Consumers will still need to understand that the calories are based on a serving size and not the entire package or container. However, the proposed changes will update the serving size to better reflect the amount people consume and not how much they should consume. Litchfield said the use of dual-column labels will also eliminate some of the confusion. The FDA is recommending that larger packages that could be consumed in one sitting list the nutritional information per serving and per package.
“We have a lot of folks who are consuming convenience products that are perceived as a single serving. But if you look closely at the label, like some of those giant muffins may be three servings, so the information you’re currently looking at is if you ate a third of the product,” Litchfield said.
Natural vs. added sugars
Sugar can be a source of confusion for many consumers, Litchfield said. That’s because current labels lump it all together with no distinction between natural and added sugars. That too will change with the new labels – making it easier for consumers to follow health guidelines.
The American Heart Association recommends eating only six to nine teaspoons of added sugar a day. But with some products, such as applesauce, it can be hard to figure how much sugar is naturally in it and what is added. The new labels will list total sugars and then added sugars on a separate line.
“I think this will be useful for consumers because a lot of our extra calories are coming from refined processed foods that have added sugars,” Litchfield said. “I think the new labels will make it clearer for people to understand and actually implement what we’re recommending.”
Nutritional information for vitamin D and potassium will also be included on the new labels. Litchfield says this is a needed change because most Americans are not getting enough of these nutrients in their diet. Vitamin D improves bone health and protects against chronic diseases, such as Type 2 diabetes, and many types of cancer. Potassium is beneficial in lowering blood pressure.
Will it work?
It could take two to five years before consumers will even see the new labels on products, Litchfield said. The food industry will need time to make the format changes and for analysis of the new nutrients that must be included.

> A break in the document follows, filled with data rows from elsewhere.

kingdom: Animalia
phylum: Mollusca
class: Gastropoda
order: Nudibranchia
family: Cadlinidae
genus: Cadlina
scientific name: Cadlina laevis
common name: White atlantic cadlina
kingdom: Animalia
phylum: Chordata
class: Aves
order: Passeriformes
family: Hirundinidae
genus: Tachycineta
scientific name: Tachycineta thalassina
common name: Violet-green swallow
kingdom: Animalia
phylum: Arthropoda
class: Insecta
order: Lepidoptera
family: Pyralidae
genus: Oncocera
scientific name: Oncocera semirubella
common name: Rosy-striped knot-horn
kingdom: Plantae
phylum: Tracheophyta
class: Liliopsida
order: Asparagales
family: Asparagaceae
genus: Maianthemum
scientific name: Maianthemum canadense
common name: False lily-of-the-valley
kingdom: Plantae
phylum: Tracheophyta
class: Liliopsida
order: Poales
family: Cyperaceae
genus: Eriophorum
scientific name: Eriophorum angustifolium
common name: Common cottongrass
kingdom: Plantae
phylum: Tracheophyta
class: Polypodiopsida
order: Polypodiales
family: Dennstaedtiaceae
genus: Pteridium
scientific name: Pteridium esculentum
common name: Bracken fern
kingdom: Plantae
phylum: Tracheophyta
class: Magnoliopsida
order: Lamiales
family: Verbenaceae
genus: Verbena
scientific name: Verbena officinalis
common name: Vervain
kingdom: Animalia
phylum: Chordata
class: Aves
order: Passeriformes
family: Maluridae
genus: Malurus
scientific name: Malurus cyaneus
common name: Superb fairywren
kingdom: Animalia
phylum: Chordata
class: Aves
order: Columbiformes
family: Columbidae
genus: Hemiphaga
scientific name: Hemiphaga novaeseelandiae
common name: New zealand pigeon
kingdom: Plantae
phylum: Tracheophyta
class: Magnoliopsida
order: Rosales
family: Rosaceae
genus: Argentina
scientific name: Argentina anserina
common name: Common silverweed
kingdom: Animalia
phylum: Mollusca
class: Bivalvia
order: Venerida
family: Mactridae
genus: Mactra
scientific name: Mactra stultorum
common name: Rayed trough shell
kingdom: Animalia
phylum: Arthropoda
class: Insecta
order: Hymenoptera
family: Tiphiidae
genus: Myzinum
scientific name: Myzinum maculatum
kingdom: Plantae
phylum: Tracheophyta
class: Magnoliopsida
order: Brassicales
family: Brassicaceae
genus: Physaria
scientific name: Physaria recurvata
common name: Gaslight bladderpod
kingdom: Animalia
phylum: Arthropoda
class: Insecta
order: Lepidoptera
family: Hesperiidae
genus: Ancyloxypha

Litchfield is optimistic that the label changes will make people stop and take notice of just how many calories and added sugar they’re eating. But she questions whether the average consumer really understands what all the numbers mean. She points to the Percent Daily Value as one example. The new labels will still list this percentage for each nutrient, which is based on a 2,000 calorie diet.
“If your caloric needs are higher or lower that number doesn’t apply to you and you’ll have to adjust,” Litchfield said. “Maybe it would be better to get away from the numbers entirely. I just don’t think the numbers mean a lot to the general consumer.”
Some countries have made such a move and now use colors – green, yellow or red – to help consumers easily identify healthy products.